從上文討論應可得知，若是製造一相對較薄的板，可以自對於該板所測量的吸收/透射頻譜預測，如果自一具有相同吸收係數頻譜之均勻材料的較厚板片拋光，一圓形明亮式將為何色。為了達成此作用，首先必須自測得的吸收頻譜減除反射損失。然後縮放吸收度以容許具有一不同路徑長度且隨後加回反射損失。然後吸收頻譜可轉換成一透射頻譜用以求出對於新厚度之CIELAB座標(譬如，對於一0.5 ct圓形明亮式近似為3.2公厘或對於一1 ct圓形明亮式近似為3.8公厘)。當減除反射損失時，務必考慮到反射係數的頻譜依存性。其可自F.Peter在Z.Phys.15，358－368(1923)所提供之鑽石折射率的波長依存性求出。利用一平行側板的反射損失對於折射率之依存性之此及標準公式，可以波長之一函數來計算反射損失對於視吸收度之效應且自測得的頻譜減除以容許更精確地計算吸收係數頻譜。It should be understood from the above discussion that if a relatively thin plate is fabricated, it can be predicted from the absorption/transmission spectrum measured for the plate if a thicker plate of uniform material having the same absorption coefficient spectrum is polished, What is the color of a round bright style? In order to achieve this, the reflection loss must first be subtracted from the measured absorption spectrum. The absorbance is then scaled to allow for a different path length and then the return loss is added back. The absorption spectrum can then be converted to a transmission spectrum to find the CIELAB coordinates for the new thickness (e.g., approximately 3.2 mm for a 0.5 ct circular bright approximation or 3.8 mm for a 1 ct circular bright approximation). When subtracting the reflection loss, it is important to consider the spectral dependence of the reflection coefficient. It can be determined from the wavelength dependence of the refractive index of the diamond provided by F. Peter in Z. Phys. 15, 358-368 (1923). Using the dependence of the reflection loss of a parallel side plate on the refractive index and the standard formula, the effect of the reflection loss on the apparent absorbance can be calculated as a function of the wavelength and the self-measured spectral subtraction can be used to allow a more accurate calculation of the absorption coefficient. Spectrum.

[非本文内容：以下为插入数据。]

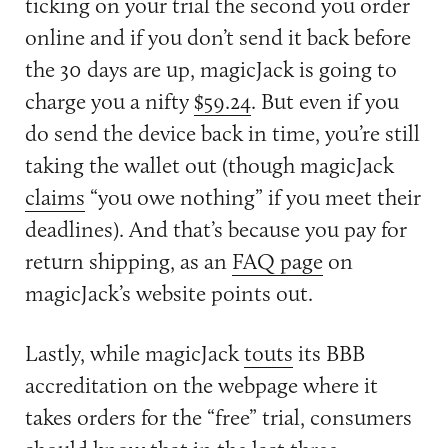
ticking on your trial the second you order
online and if you don’t send it back before
the 30 days are up, magicJack is going to
charge you a nifty
$59.24
. But even if you
do send the device back in time, you’re still
taking the wallet out (though magicJack
claims
“you owe nothing” if you meet their
deadlines). And that’s because you pay for
return shipping, as an
FAQ page
on
magicJack’s website points out.
Lastly, while magicJack
touts
its BBB
accreditation on the webpage where it
takes orders for the “free” trial, consumers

現在參照下列非限制性範例來描述本發明。這些範例各者中，除非另外指明，為了控制氮且因此將本發明的利用予以特徵化，利用淨化器及高純度氣體源從入進氣流移除氮，所以在未刻意添加氮摻雜物源的情形下氣流含有小於100 ppb的N₂ 。然後通常利用氫中100 ppm的N₂ 之一混合物將氮加回到程序中，此氣體混合物提供程序氣體中氮位準的良好控制，特別是0.5至20 ppm範圍尤然。熟習該技術者將瞭解，利用較低純度氣體或較差真空實行方式會容易導致程序中的氮雜質位準，特別是在1至20 ppm或更大範圍中尤然，此等案例中氮將不是刻意添加的雜質，而是由於較差控制或節省成本所出現者。The invention will now be described with reference to the following non-limiting examples. In each of these examples, unless otherwise specified, in order to control nitrogen and thus characterize the utilization of the present invention, nitrogen is removed from the inlet gas stream using a purifier and a high purity gas source, so nitrogen dopants are not intentionally added. In the case of a source, the gas stream contains less than 100 ppb of N ₂ . Then 100 ppm hydrogen typically utilize one of N ₂ mixture of nitrogen was added back to the program, the provider of this gas mixture of nitrogen gas level well controlled, especially in the range of 0.5 to 20 ppm, especially natural. Those skilled in the art will appreciate that the use of lower purity gases or poorer vacuum implementations can easily lead to levels of nitrogen impurities in the process, especially in the range of 1 to 20 ppm or greater, where nitrogen will not be Deliberately added impurities, but due to poor control or cost savings.

範例1Example 1

根據WO 01/96634所描述之方法來製備適於合成單晶CVD鑽石之lb HPHT基材，其具有{100}主面。A lb HPHT substrate suitable for the synthesis of single crystal CVD diamond having a {100} major face is prepared according to the method described in WO 01/96634.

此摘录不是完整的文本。